Photo: Score-International

Another component of our DIY BAJA program is to crowd source as much video as possible from everyone spectating the race. We’ll run in-car cameras but it would be great to match that with iPhone footage from as many people along the race course as possible. After the race we’ll assemble the footage into an awesome video that even a professional video crew couldn’t produce with a proper video crew. The key is all of you along the race course drinking beers and shooting video.


Here’s where I do need some help. I don’t know the best way to have people submit their video. I’m thinking of using a massive dropbox account but if you know of a better option, please let me know.

The other problem is that I don’t know how to keep everyone organized or how we collect everyone’s info and connect strangers before the race. We’ve launched a Teespring campaign and are selling Baja Pig/ DIY BAJA T-shirts at cost.

If you see one of these t shirts, you know they are a part of the team. The t shirts will change a little bit every three weeks as we get closer to the race. Hopefully we’ll add sponsor logos to the shirt. If you want the plain one, you should grab it now. Or if you just want a Baja Pig t shirt for a reasonable price, this is your chance. Here’s a screenshot of the back end so you know were selling them at cost. We did round up to the nearest .50 cents but you get the idea.

Like the video, I don’t know the best way to keep everyone organized. I really need some sort of database where people can enter their info directly along with their plans, what they would like to do, who their bringing, etc. I’m concerned this will become a mess, but for now send an email to DIYBAJA@gmail.com. Tell us who you are, why you’re coming down, what you want to do(hang out, watch, party, shoot video, chase, etc) and if you’re ok being on a group email or database. I’ll do my best to organize this and put together a fun group.


I would love to find a way to connect everyone so you can chat and think some sort of a forum might work best. I’ve already heard from a bunch guys that might come down solo and would love to be paired up with others to watch the race. Other friends want to fly in but don’t know how they will get around in Baja. Some are going to rent cars but others will be stuck and will need to find a ride. If you guys have an idea on how to manage this, let me know!

The final component of DIY BAJA is finding us all a place to camp and stay. I’ve been looking for a house with some property for us to camp on, but it might become to difficult to manage on top of the race logistics. Some friends suggested we stay at Estero Beach but it appears to be sold out already. It’s roughly 8 miles south of the start in Ensenada and is very secure.
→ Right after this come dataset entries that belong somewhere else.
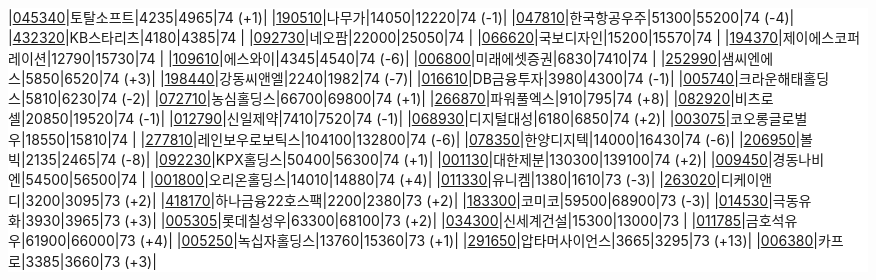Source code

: |[045340](https://finance.daum.net/quotes/A045340)|토탈소프트|4235|4965|74 (+1)|
|[190510](https://finance.daum.net/quotes/A190510)|나무가|14050|12220|74 (-1)|
|[047810](https://finance.daum.net/quotes/A047810)|한국항공우주|51300|55200|74 (-4)|
|[432320](https://finance.daum.net/quotes/A432320)|KB스타리츠|4180|4385|74 |
|[092730](https://finance.daum.net/quotes/A092730)|네오팜|22000|25050|74 |
|[066620](https://finance.daum.net/quotes/A066620)|국보디자인|15200|15570|74 |
|[194370](https://finance.daum.net/quotes/A194370)|제이에스코퍼레이션|12790|15730|74 |
|[109610](https://finance.daum.net/quotes/A109610)|에스와이|4345|4540|74 (-6)|
|[006800](https://finance.daum.net/quotes/A006800)|미래에셋증권|6830|7410|74 |
|[252990](https://finance.daum.net/quotes/A252990)|샘씨엔에스|5850|6520|74 (+3)|
|[198440](https://finance.daum.net/quotes/A198440)|강동씨앤엘|2240|1982|74 (-7)|
|[016610](https://finance.daum.net/quotes/A016610)|DB금융투자|3980|4300|74 (-1)|
|[005740](https://finance.daum.net/quotes/A005740)|크라운해태홀딩스|5810|6230|74 (-2)|
|[072710](https://finance.daum.net/quotes/A072710)|농심홀딩스|66700|69800|74 (+1)|
|[266870](https://finance.daum.net/quotes/A266870)|파워풀엑스|910|795|74 (+8)|
|[082920](https://finance.daum.net/quotes/A082920)|비츠로셀|20850|19520|74 (-1)|
|[012790](https://finance.daum.net/quotes/A012790)|신일제약|7410|7520|74 (-1)|
|[068930](https://finance.daum.net/quotes/A068930)|디지털대성|6180|6850|74 (+2)|
|[003075](https://finance.daum.net/quotes/A003075)|코오롱글로벌우|18550|15810|74 |
|[277810](https://finance.daum.net/quotes/A277810)|레인보우로보틱스|104100|132800|74 (-6)|
|[078350](https://finance.daum.net/quotes/A078350)|한양디지텍|14000|16430|74 (-6)|
|[206950](https://finance.daum.net/quotes/A206950)|볼빅|2135|2465|74 (-8)|
|[092230](https://finance.daum.net/quotes/A092230)|KPX홀딩스|50400|56300|74 (+1)|
|[001130](https://finance.daum.net/quotes/A001130)|대한제분|130300|139100|74 (+2)|
|[009450](https://finance.daum.net/quotes/A009450)|경동나비엔|54500|56500|74 |
|[001800](https://finance.daum.net/quotes/A001800)|오리온홀딩스|14010|14880|74 (+4)|
|[011330](https://finance.daum.net/quotes/A011330)|유니켐|1380|1610|73 (-3)|
|[263020](https://finance.daum.net/quotes/A263020)|디케이앤디|3200|3095|73 (+2)|
|[418170](https://finance.daum.net/quotes/A418170)|하나금융22호스팩|2200|2380|73 (+2)|
|[183300](https://finance.daum.net/quotes/A183300)|코미코|59500|68900|73 (-3)|
|[014530](https://finance.daum.net/quotes/A014530)|극동유화|3930|3965|73 (+3)|
|[005305](https://finance.daum.net/quotes/A005305)|롯데칠성우|63300|68100|73 (+2)|
|[034300](https://finance.daum.net/quotes/A034300)|신세계건설|15300|13000|73 |
|[011785](https://finance.daum.net/quotes/A011785)|금호석유우|61900|66000|73 (+4)|
|[005250](https://finance.daum.net/quotes/A005250)|녹십자홀딩스|13760|15360|73 (+1)|
|[291650](https://finance.daum.net/quotes/A291650)|압타머사이언스|3665|3295|73 (+13)|
|[006380](https://finance.daum.net/quotes/A006380)|카프로|3385|3660|73 (+3)|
It’s a little fancy for our program, but there is also an RV park and I was told there might be camping there during the 1000. As there doesn’t appear to be any rooms left, camping is probably our only option. There is also a separate beach and a short course track on the property. If anyone has a better idea of where we should all stay and camp during the 1000 please let us know. Here’s a google map screen grab of their property in case you’re curious about the hotel with the racetrack. I know I was!

I’ve been working on the complete Baja Pig build article that should go up next week with hopefully more details for those that want to come and help us race the 1000 this November.


The photo below was taken as we checked into a motel in San Felipe back in 2010. We were exhausted but so happy to not be stranded in the desert without a chase crew that could extract us. A second after the photo was taken the motel manager went back into his office and brought out three beers to celebrate. The next morning he loaned us some clothes(all we had were firesuits) and took us to breakfast where we found out his relatives(uncles I think) were leading their class in the 1000. There is nothing like the Baja 1000. Come see it with us!